Goal of the exercise: Write out all records as given; omit images.

Difference listings:

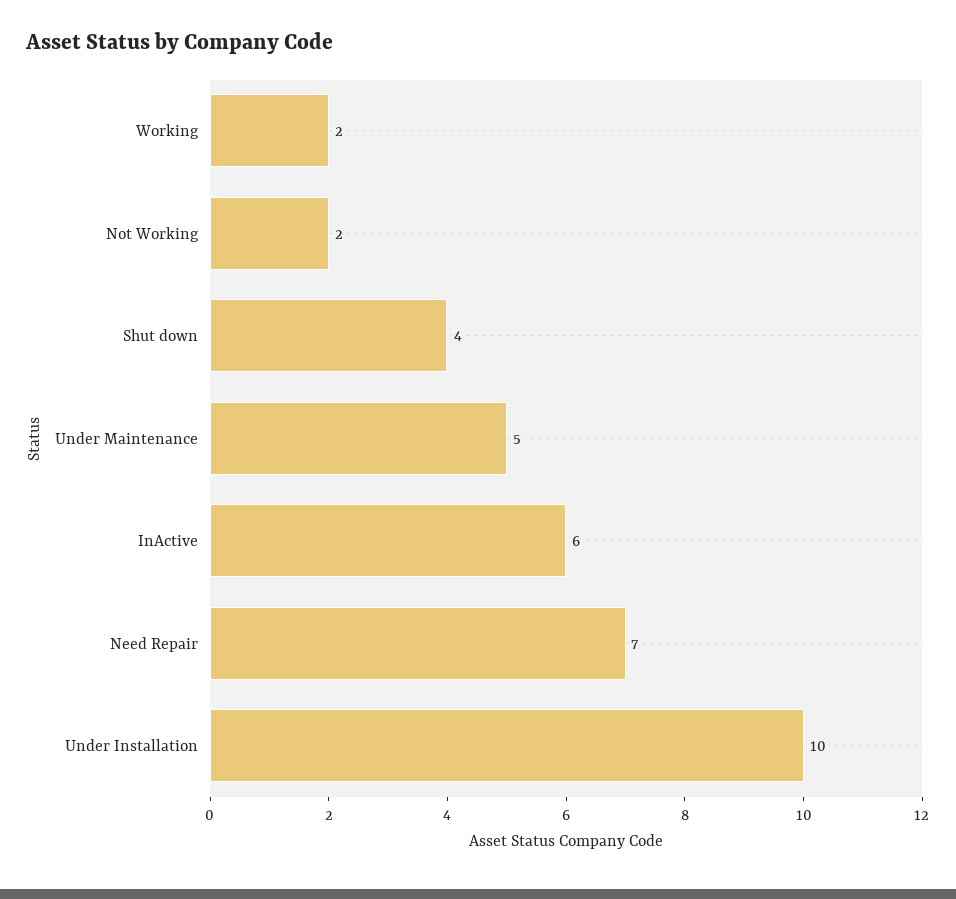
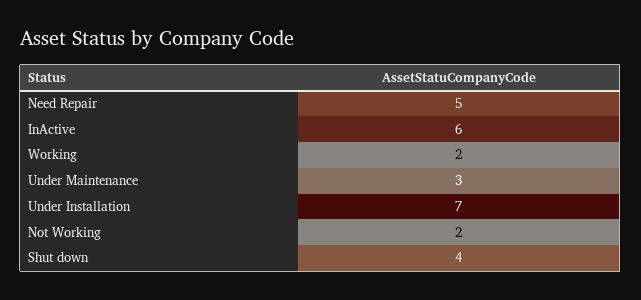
Under Maintenance: 5 -> 3
Need Repair: 7 -> 5
Under Installation: 10 -> 7

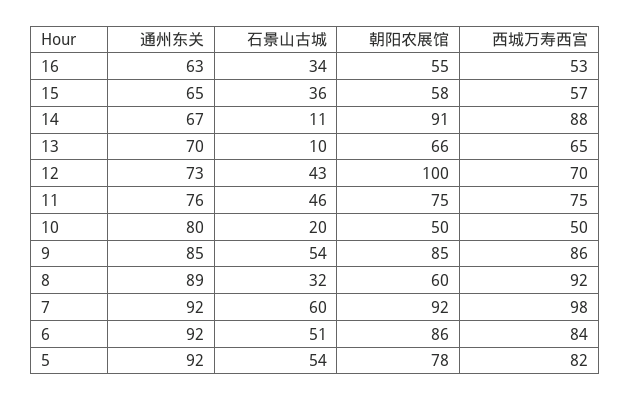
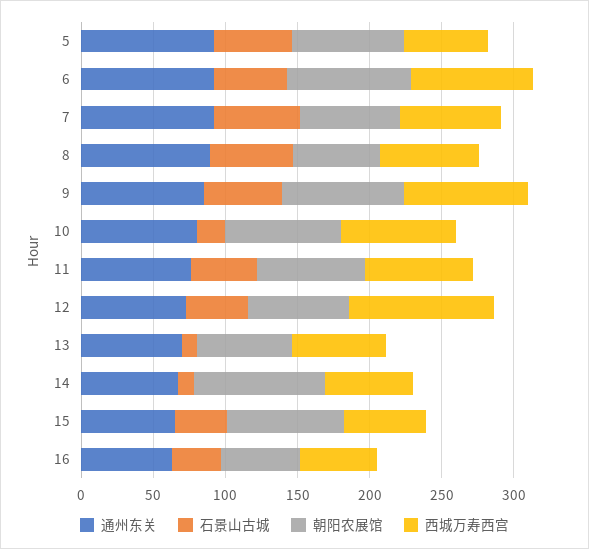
朝阳农展馆, 15: 58 -> 80
西城万寿西宫, 14: 88 -> 60
朝阳农展馆, 12: 100 -> 70
西城万寿西宫, 12: 70 -> 100
朝阳农展馆, 10: 50 -> 80
西城万寿西宫, 10: 50 -> 80
石景山古城, 8: 32 -> 60
西城万寿西宫, 8: 92 -> 70
朝阳农展馆, 7: 92 -> 70
西城万寿西宫, 7: 98 -> 70
西城万寿西宫, 5: 82 -> 60

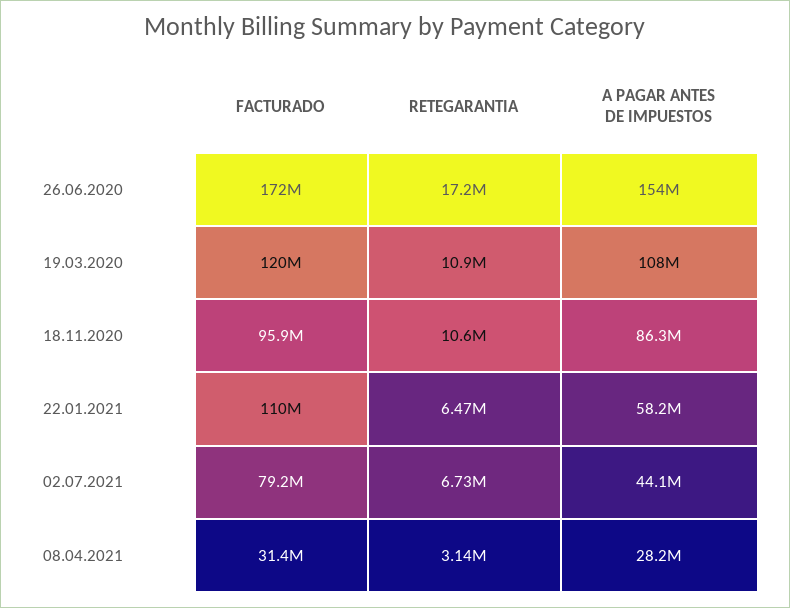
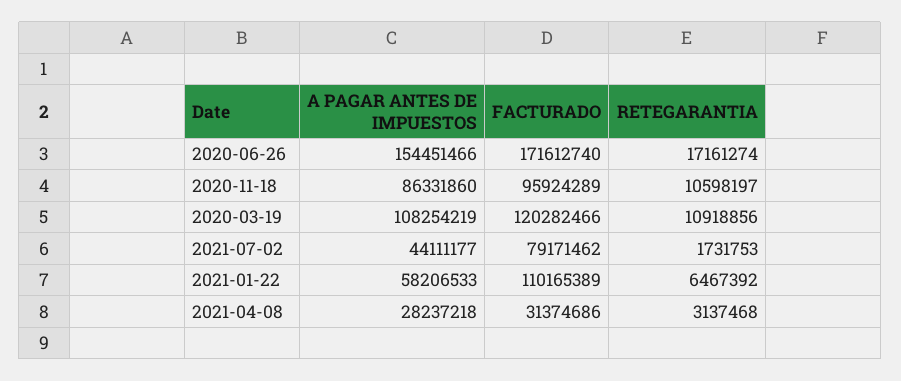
RETEGARANTIA, 02.07.2021: 6730000 -> 1731753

Answer space:
Under Maintenance: 5 -> 3
Need Repair: 7 -> 5
Under Installation: 10 -> 7

朝阳农展馆, 15: 58 -> 80
西城万寿西宫, 14: 88 -> 60
朝阳农展馆, 12: 100 -> 70
西城万寿西宫, 12: 70 -> 100
朝阳农展馆, 10: 50 -> 80
西城万寿西宫, 10: 50 -> 80
石景山古城, 8: 32 -> 60
西城万寿西宫, 8: 92 -> 70
朝阳农展馆, 7: 92 -> 70
西城万寿西宫, 7: 98 -> 70
西城万寿西宫, 5: 82 -> 60

RETEGARANTIA, 02.07.2021: 6730000 -> 1731753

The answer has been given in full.